Our developed primitive consists of the use of a convolutional neural network (CNN) so that the robot is able to recognize the handwriting of the digits present in the input image received in real-time. The NAO robot establishes interaction with the learners through a scenario based on a predefined assignment. In this scenario, NAO captures the digit handwritten by the learner via its camera, recognizes the digit using the deep learning model generated by the MNIST dataset, and announces to the learner the handwritten digit in the input image. The prototype is realized using the concept of a distributed system allowing the distribution of tasks in four different computing nodes.
Our research makes a significant contribution by equipping the humanoid robot NAO with a cognitive intelligence system through the integration of a new knowledge primitive based on handwriting digit recognition (HWDR). Our approach used to create and implement this primitive in the NAO robot is interesting and innovative, and presents a promising provision for enhancing the visual learning experience of children and young students with special needs, based on the use of distributed systems that divide the work using various components distributed over several nodes, coordinating their efforts to perform tasks more efficiently than a single device besides the NAO robot.
We designed our model using specific parameters and a fully convolutional neural network architecture, which includes three residual depthwise separable convolutions, each followed by batch normalization and ReLU activation. To evaluate the performance of our model, we tested it on the MNIST dataset, where we achieved a remarkable accuracy, F1 score, and recall of 99%. An experiment was conducted to test our implemented primitive and see the effectiveness of this invention for enhancing visual learning in children with special needs. We developed a visual learning strategy based on the creation of engaging activities mediated by the NAO robot in an educational context. The results showed that participants achieved a strong commitment to the NAO robot, appreciating its ability to recognize handwritten digits and highlighting its promising potential to enrich visual learning experiences.

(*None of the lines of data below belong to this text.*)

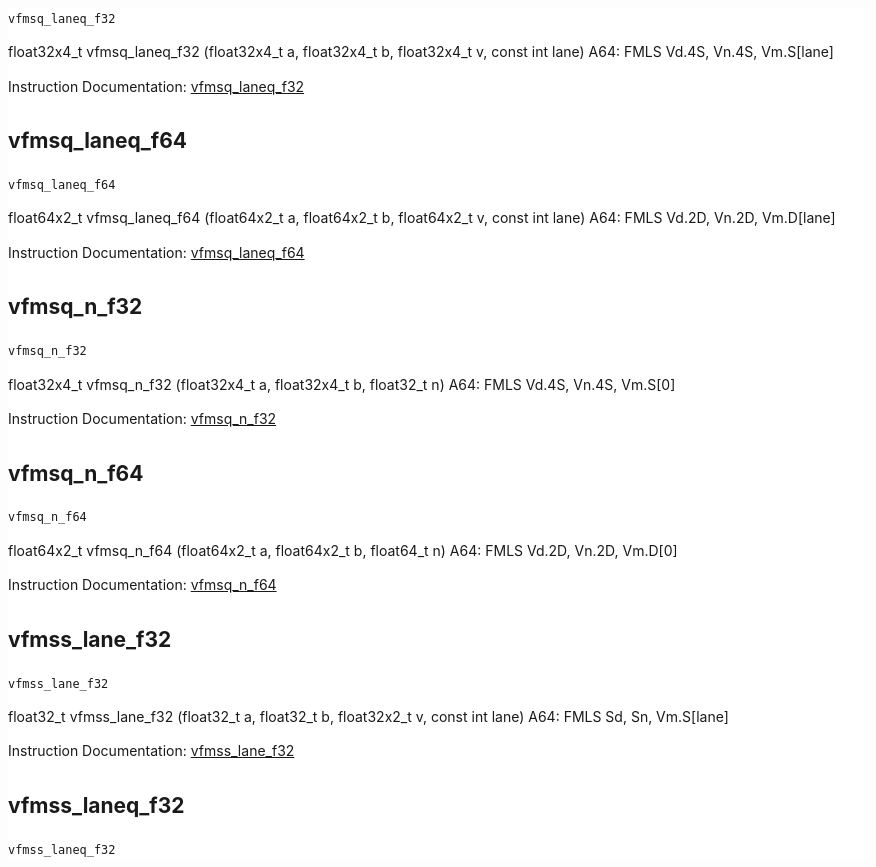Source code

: `vfmsq_laneq_f32`

float32x4_t vfmsq_laneq_f32 (float32x4_t a, float32x4_t b, float32x4_t v, const int lane)
A64: FMLS Vd.4S, Vn.4S, Vm.S[lane]


Instruction Documentation: [vfmsq_laneq_f32](https://developer.arm.com/architectures/instruction-sets/intrinsics/vfmsq_laneq_f32)

## vfmsq_laneq_f64

`vfmsq_laneq_f64`

float64x2_t vfmsq_laneq_f64 (float64x2_t a, float64x2_t b, float64x2_t v, const int lane)
A64: FMLS Vd.2D, Vn.2D, Vm.D[lane]


Instruction Documentation: [vfmsq_laneq_f64](https://developer.arm.com/architectures/instruction-sets/intrinsics/vfmsq_laneq_f64)

## vfmsq_n_f32

`vfmsq_n_f32`

float32x4_t vfmsq_n_f32 (float32x4_t a, float32x4_t b, float32_t n)
A64: FMLS Vd.4S, Vn.4S, Vm.S[0]


Instruction Documentation: [vfmsq_n_f32](https://developer.arm.com/architectures/instruction-sets/intrinsics/vfmsq_n_f32)

## vfmsq_n_f64

`vfmsq_n_f64`

float64x2_t vfmsq_n_f64 (float64x2_t a, float64x2_t b, float64_t n)
A64: FMLS Vd.2D, Vn.2D, Vm.D[0]


Instruction Documentation: [vfmsq_n_f64](https://developer.arm.com/architectures/instruction-sets/intrinsics/vfmsq_n_f64)

## vfmss_lane_f32

`vfmss_lane_f32`

float32_t vfmss_lane_f32 (float32_t a, float32_t b, float32x2_t v, const int lane)
A64: FMLS Sd, Sn, Vm.S[lane]


Instruction Documentation: [vfmss_lane_f32](https://developer.arm.com/architectures/instruction-sets/intrinsics/vfmss_lane_f32)

## vfmss_laneq_f32

`vfmss_laneq_f32`
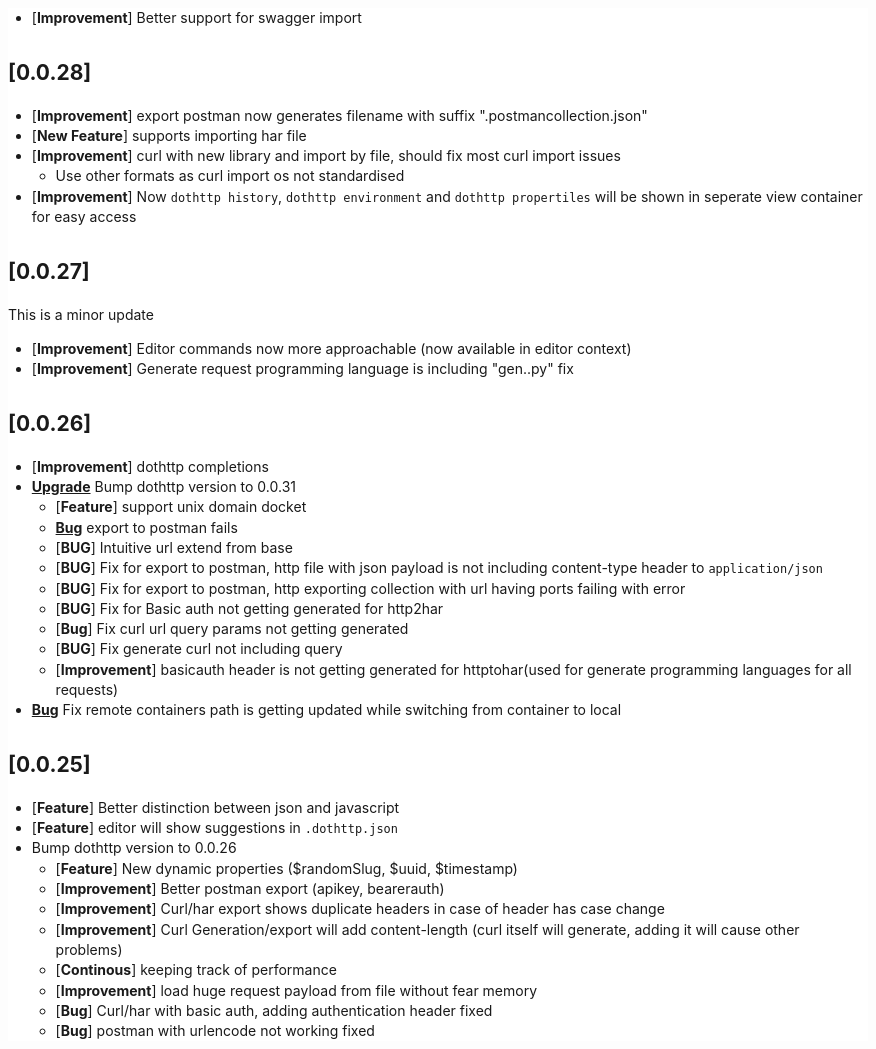- [**Improvement**] Better support for swagger import

## [0.0.28]

- [**Improvement**] export postman now generates filename with suffix ".postmancollection.json"
- [**New Feature**] supports importing har file
- [**Improvement**] curl with new library and import by file, should fix most curl import issues
  - Use other formats as curl import os not standardised
- [**Improvement**] Now `dothttp history`, `dothttp environment` and `dothttp propertiles` will be shown in seperate view container for easy access

## [0.0.27]
This is a minor update
- [**Improvement**] Editor commands now more approachable (now available in editor context)
- [**Improvement**] Generate request programming language is including "gen..py" fix


## [0.0.26]

- [**Improvement**] dothttp completions
- [**Upgrade**](https://github.com/cedric05/dothttp/releases/tag/v0.0.31) Bump dothttp version to 0.0.31
  - [**Feature**] support unix domain docket
  - [**Bug**](https://github.com/cedric05/dothttp/pull/107) export to postman fails
  - [**BUG**] Intuitive url extend from base
  - [**BUG**] Fix for export to postman, http file with json payload is not including content-type header to `application/json`
  - [**BUG**] Fix for export to postman, http exporting collection with url having ports failing with error
  - [**BUG**] Fix for Basic auth not getting generated for http2har
  - [**Bug**] Fix curl url query params not getting generated
  - [**BUG**] Fix generate curl not including query
  - [**Improvement**] basicauth header is not getting generated for httptohar(used for generate programming languages for all requests)
- [**Bug**](https://github.com/cedric05/dothttp-runner/pull/83/commits/e3b7b7eb146cdc6885e4cf3780c6b346d0dbbc77) Fix remote containers path is getting updated while switching from container to local


## [0.0.25]

- [**Feature**] Better distinction between json and javascript
- [**Feature**] editor will show suggestions in `.dothttp.json`
- Bump dothttp version to 0.0.26
  - [**Feature**] New dynamic properties ($randomSlug, $uuid, $timestamp)
  - [**Improvement**] Better postman export (apikey, bearerauth)
  - [**Improvement**] Curl/har export shows duplicate headers in case of header has case change
  - [**Improvement**] Curl Generation/export will add content-length (curl itself will generate, adding it will cause other problems)
  - [**Continous**] keeping track of performance
  - [**Improvement**] load huge request payload from file without fear memory
  - [**Bug**] Curl/har with basic auth, adding authentication header fixed
  - [**Bug**] postman with urlencode not working fixed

Participants expressed a strong preference for teaching methods integrating assistive learning technologies, demonstrating the positive impact of our humanoid assistant robot on improving learning and visual intelligence in an educational environment.
Encourage creativity and innovation in the field of robotics and special needs. This can lead to new and effective solutions that improve the lives of students with special needs.
Test and evaluate the proposed robotics solutions to ensure they are effective and making a positive impact. Use feedback from users, educators, and parents to refine and improve your solutions. Also, ensure that the robotics solutions are accessible to students with a range of abilities. This may involve designing solutions that are adjustable or providing alternative means of access.
As there are several ways to educate, there are multiple forms of learning. With the help of this learning procedure and strategy, the human teacher collaborates with the robot assistance NAO to improve visual learning among students. The findings of this research can serve as an application for the implementation of various pedagogical methods that will assist in meeting the needs of the majority of learners.
Our future research will concentrate on addressing the educational needs of students with special needs, enabling them to overcome their challenges and reach academic excellence in an inclusive environment. To achieve this goal, we plan to leverage the capabilities of social robots, which have emerged as a significant contributor to the field of human-robot interaction, particularly in facilitating inclusive education. These agents have proven to be effective in providing support to students with special needs, thereby enabling them to receive the education they need to succeed.